The weather is hot and dry, just like the August we are used to here in Contra Costa County! There are a lot of benefits and some negatives when it comes to gardens this time of year. Here are some tips to keep your garden beautiful as end of summer BBQs and other events begin to pick up.

What the pests are up to:  The hot weather and natural predators have reduced most aphid populations, however, watch for aphid problems on trees such as birch, ash and tulip trees. Snail and slug populations are also low because of the dry, hot weather. However, mites and thrips prefer this weather so watch for tiny light green speckles on the leaf surface. Confirm their presents by checking the back side of the leaf with a hand lens and if needed, use insecticidal soaps or summer horticultural oil for control. 

Time to plant: Coreopsis, day lilies, delphinium, gerbera, gloriosa daisy, lobelia, bearded iris and chrysanthemums.

What to Fertilize: Give azaleas camellias and rhododendrons their last application of fertilizer this year. Feed your annuals with 0-10-10. Apply a balanced fertilizer to deciduous fruit trees and other spring flowering landscape plants, for this is the time they initiate flower buds for next spring.

Prune Away! Continue light pruning of shrubs to maintain size and shape. Remove twenty percent of the oldest canes on Nandina, Spriea and Abelia to invigorate new growth. Divide crowded bearded iris rhizomes. Thin crowded Dutch iris and daffodil beds. Continue to dead head spent flowers. Thin buds on mums for larger flowers. Pick up fallen fruit to reduce diseases next year.

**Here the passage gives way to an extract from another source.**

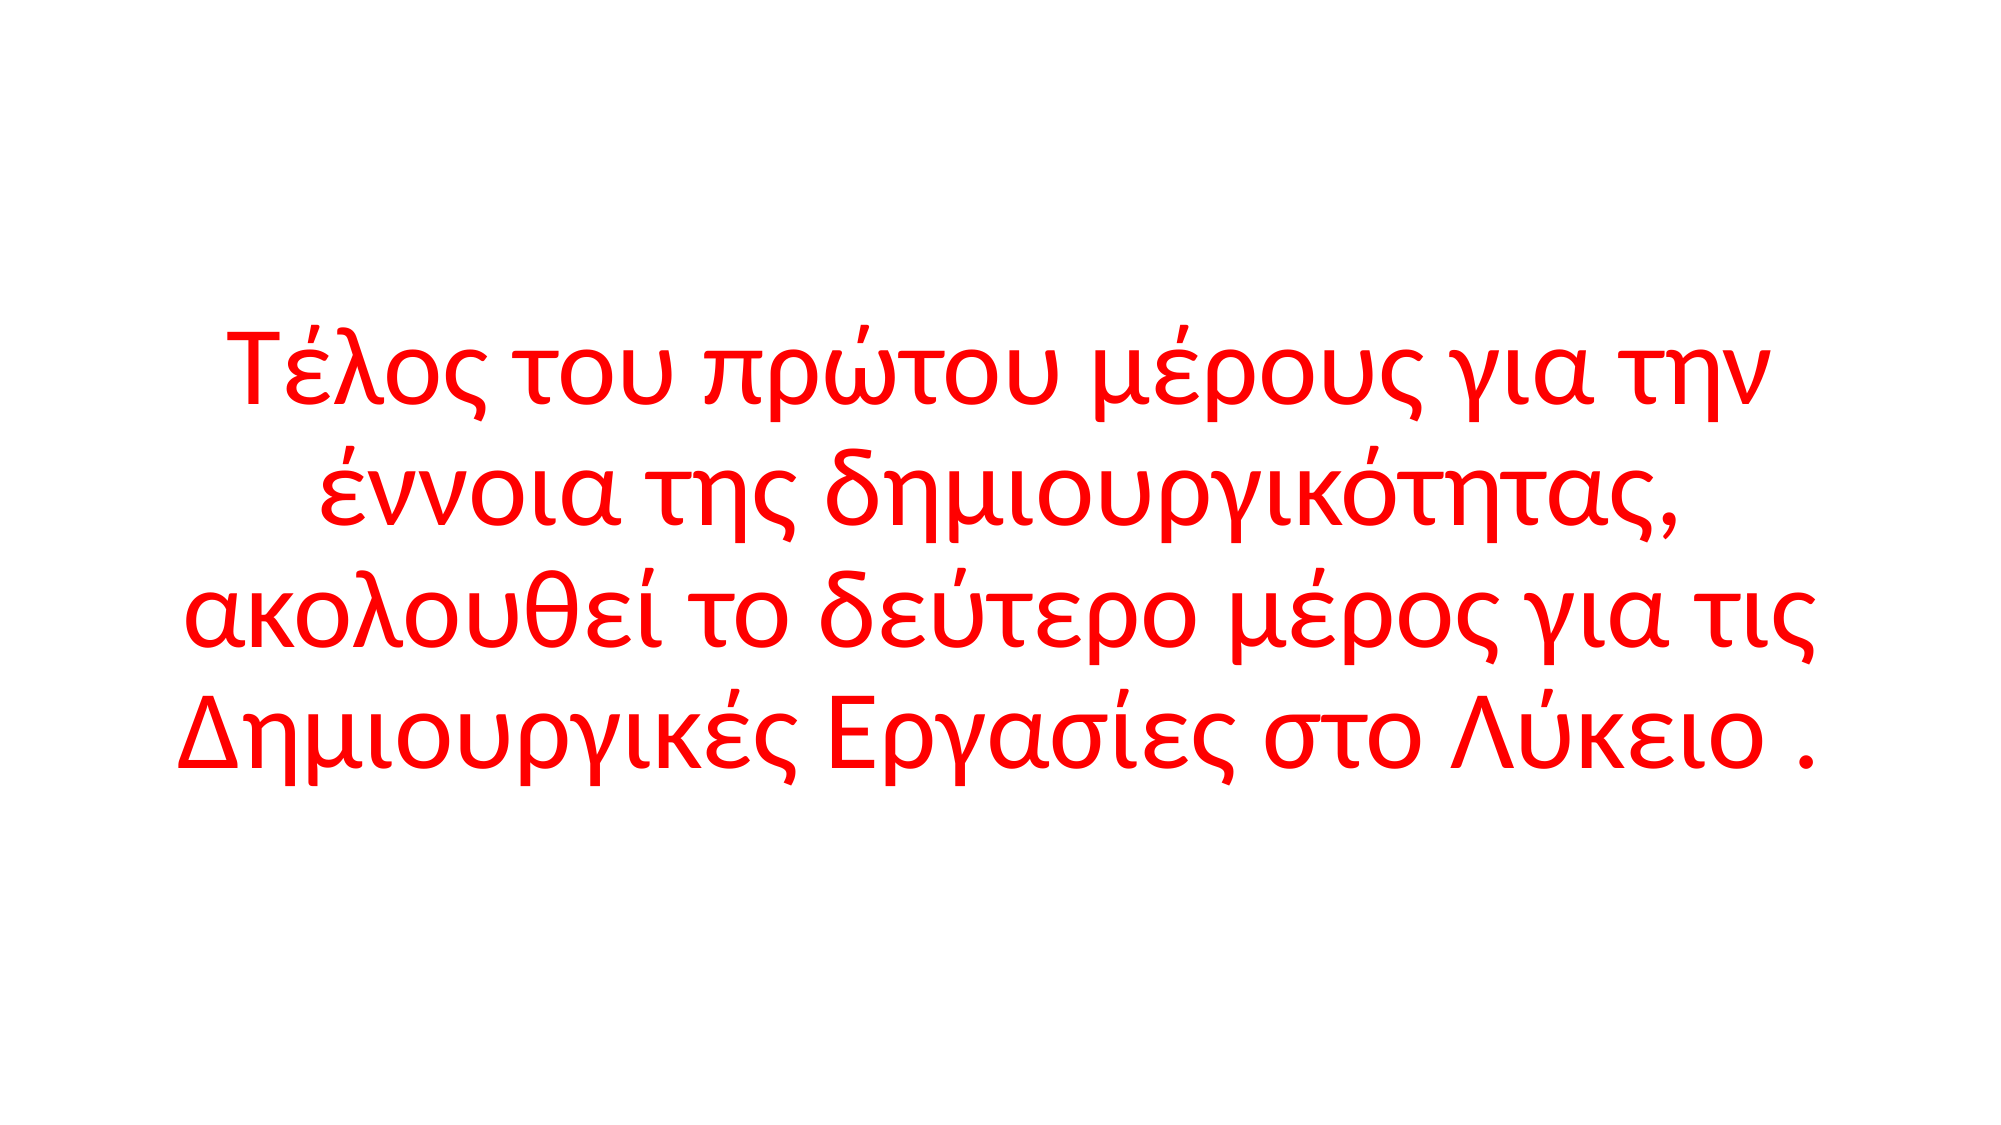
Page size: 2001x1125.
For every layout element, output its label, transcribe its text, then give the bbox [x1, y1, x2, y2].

list Τέλος του πρώτου μέρους για την έννοια της δημιουργικότητας, ακολουθεί το δεύτερο μέρος για τις Δημιουργικές Εργασίες στο Λύκειο . [137, 299, 1863, 1014]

Give Your Lawn Some Love! Continue to watch for dry spots and water as needed. If an area looks dry, but it does not respond to additional water, insects may be the problem. White grub damage resembles drought because they feed on the grass roots, limiting the plants ability to take up water. Check for grubs by tugging on the turf, if it comes up easily you may have grubs. Look for grubs near the edge of the damaged area. White grub are about two inches long and folded in a “C” shape. Raccoons, skunks and moles can also be indicators of white grub problem. These animals do considerable damage as they tear up your lawn in search of grubs to eat. Use nematodes or granular diazinon for control and Water immediately for ten (10) to fifteen (15) minutes to get the material down to the insects. Control is extremely difficult in heavily thatched lawn as the materials get “tied up” in the thatch layer. Raccoons and skunks will often return even after the grubs have been killed. Fruit tree netting staked over the effected areas for three weeks will stop any further damage. When using any chemicals for control of pests be sure to read and follow the directions provided.